What to eat before & After the Gym 🥰🥰🫶🫶

2025/7/4 Edited to

... Read moreProper nutrition before and after workouts is essential for maximizing performance, recovery, and muscle growth. Pre-workout meals should focus on providing energy through easily digestible carbohydrates and moderate protein while avoiding high-fat meals that can slow digestion. Ideal pre-workout foods include oatmeal, bananas, apples with peanut butter, granola bars, trail mix, and toast with jam. These provide simple and complex carbs, fiber, healthy fats, and essential vitamins such as vitamin E and magnesium.

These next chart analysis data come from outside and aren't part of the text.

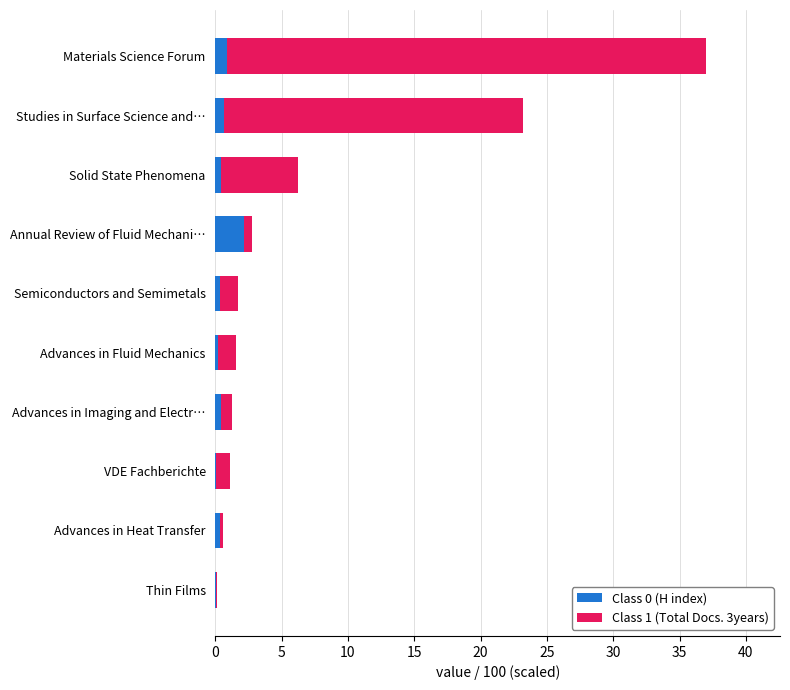

What is the sum of all Class 0 (H index) values?

5.6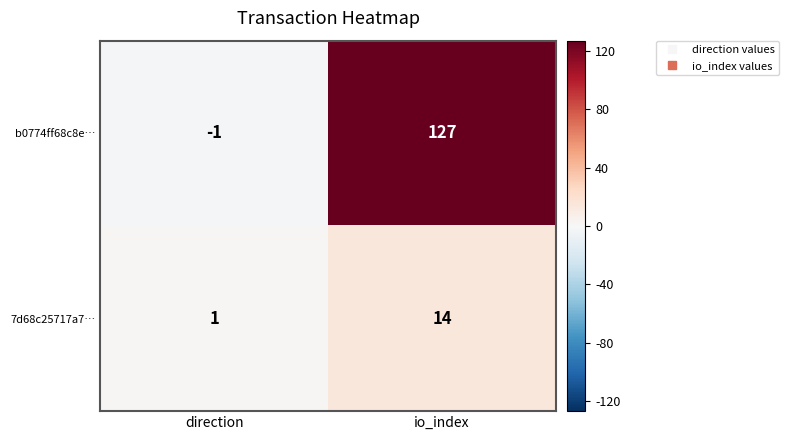

Reading left to right, extract all data points from this chart.

b0774ff68c8e…: direction=-1	io_index=127
7d68c25717a7…: direction=1	io_index=14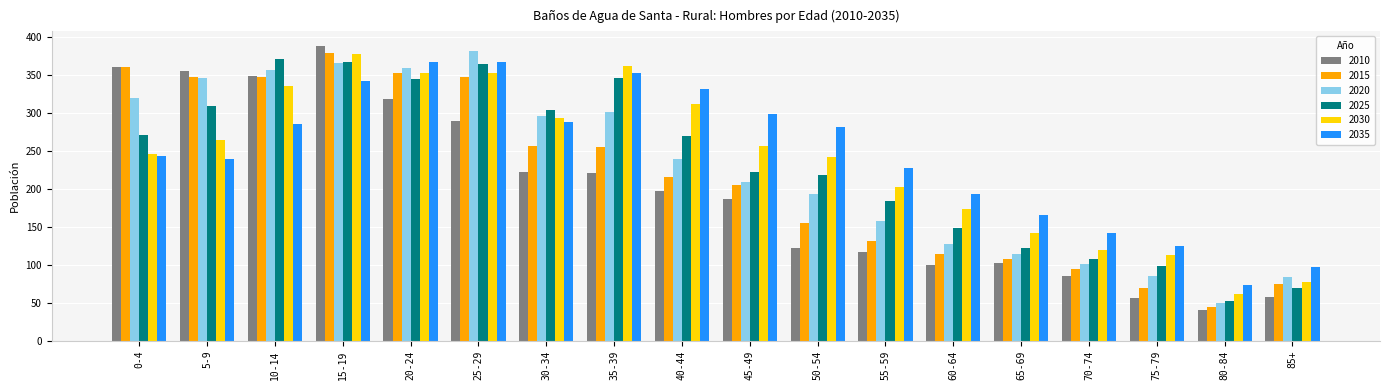

Which series has the largest total across all categories?

2035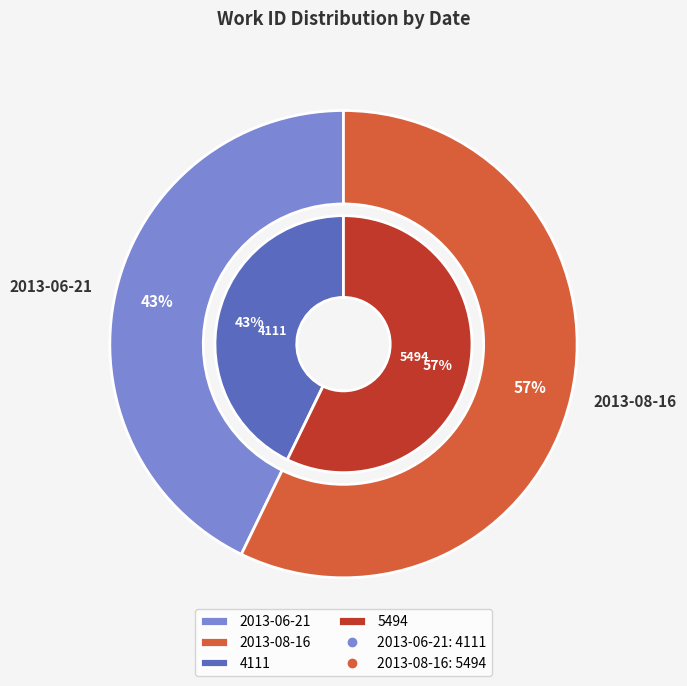

Is it true that 2013-06-21 is 43% of the pie?

True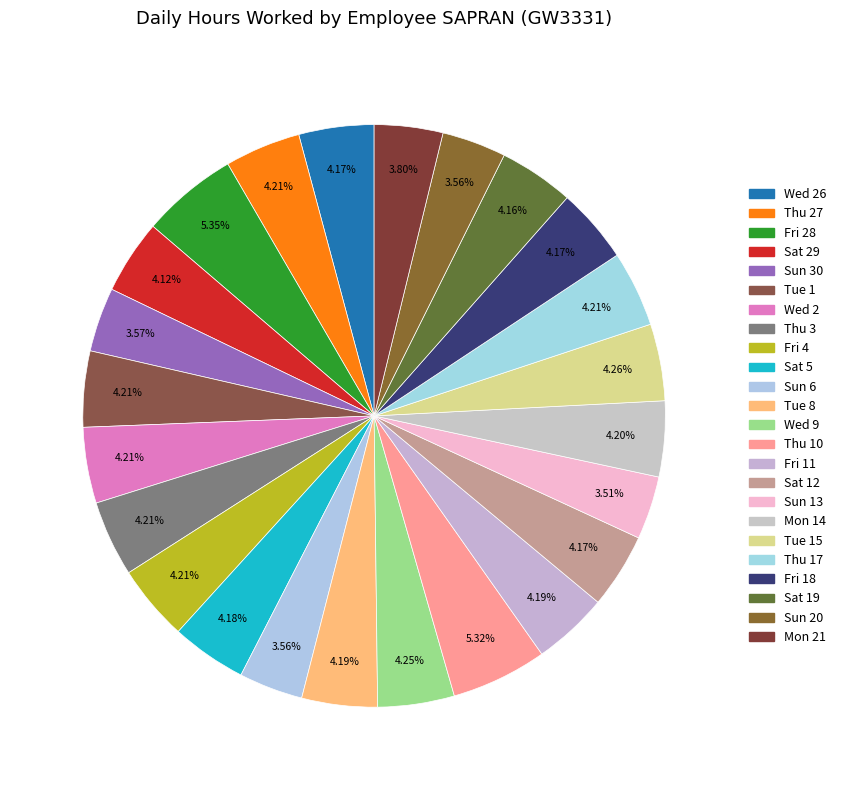

Is Tue 15 the majority of the pie?

No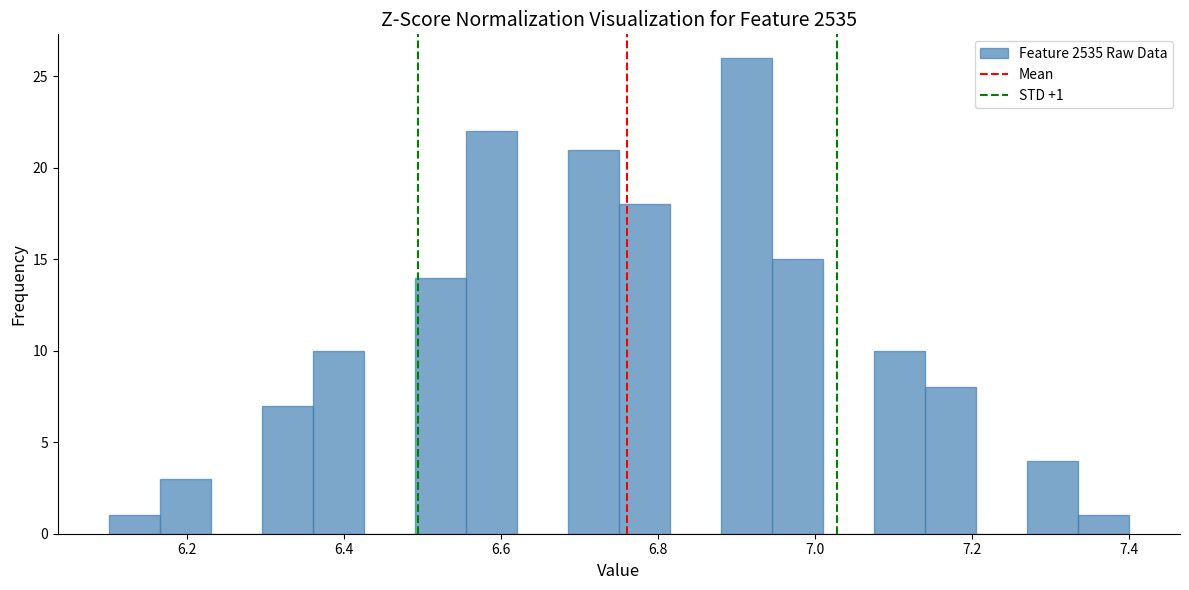

Read against the x-axis, roughly where is the centre of the tallest bar?

6.92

Post-workout nutrition centers on replenishing glycogen stores and supporting muscle repair, mainly through protein and carbohydrates. Effective post-workout foods include eggs with toast, Greek yogurt mixed with berries and almonds, cottage cheese with fruit, tuna with crackers, hummus with pita, and protein shakes coupled with bananas. These foods supply high-quality protein for muscle rebuilding, antioxidant-rich fruits and vegetables to reduce inflammation, and healthy fats for overall wellness. Additional beneficial snacks for both pre- and post-exercise include boiled eggs, string cheese, dried apricots, carrots with hummus, grapes, and nut butters. Ensuring a balance of protein, healthy fats, fiber, vitamins (like vitamin C and D), minerals, and probiotics will promote better hydration, immune support, and sustained energy. Avoiding heavy or fatty meals before workouts reduces digestive discomfort and improves energy availability. Incorporating these nutrition strategies into your gym routine supports your #gainsjourney and helps you get healthier by fueling your body with the right nutrients at the right times.